Kebakaran Gudang Taman Tekno BSD pertama kali muncul dari gudang penyimpanan powerbank. Selanjutnya, kobaran api merambat ke dua gudang lain. Akibatnya, kerugian sementara mencapai miliaran rupiah. Namun, petugas memastikan tidak ada korban jiwa.
Kabid Damkar Kota Tangerang Selatan, Omay, mengatakan laporan kebakaran masuk sekitar pukul 12.00 WIB. Setelah itu, personel langsung bergerak menuju lokasi untuk melakukan penanganan.
“Untuk kebakaran hari ini kita menerima laporan jam 12.00. Jam 12.00 lewat 10 personel nyampe di TKP. Gudang yang terbakar ada tiga gudang. Awal mula dari gudang powerbank. Merembet ke tiga gudang. Kerugian miliaran rupiah.

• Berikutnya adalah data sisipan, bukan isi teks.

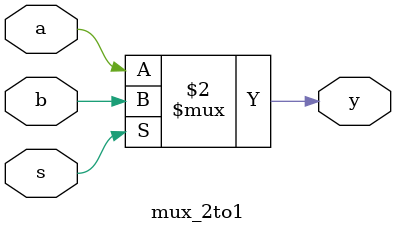
<source format=v>
`timescale 1ns / 1ps


module mux_2to1(
    input a,
    input b,
    input s,
    output y
    );
    assign y=(!s)?a:b;
endmodule

</source>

Korban alhamdulillah nihil,” ujar Omay.
Menurut Omay, tiga gudang yang terdampak berisi stok powerbank, mainan, dan alat tulis kantor. Karena itu, api cepat membesar dan menyebar ke bangunan lain.
Meski kebakaran menimbulkan kerugian besar, seluruh pekerja berhasil menyelamatkan diri. Oleh sebab itu, petugas tidak menemukan korban jiwa maupun korban luka.
Petugas mengerahkan 16 unit armada untuk mempercepat pemadaman. Armada tersebut terdiri dari 14 unit Damkar Tangerang Selatan, satu unit bantuan BSD, satu unit Koramil, serta tiga mobil tangki air dari BSD.
Omay menjelaskan, jarak sumber air sempat menghambat proses pemadaman. Meski begitu, suplai air tetap berjalan berkat dukungan mobil tangki dan armada pemadam.
Sementara itu, penyelidik masih menelusuri penyebab pasti kebakaran. Namun, dugaan awal mengarah pada gudang penyimpanan powerbank.
“Belum ketahuan penyebabnya. Ada kemungkinan dari powerbank. Mungkin karena suhu panas yang memicu percikan api,” kata Omay.
Ia juga memastikan gudang yang menjadi titik awal kebakaran berisi stok powerbank. Saat ini, petugas masih melakukan penyelidikan untuk memastikan penyebab pasti insiden tersebut.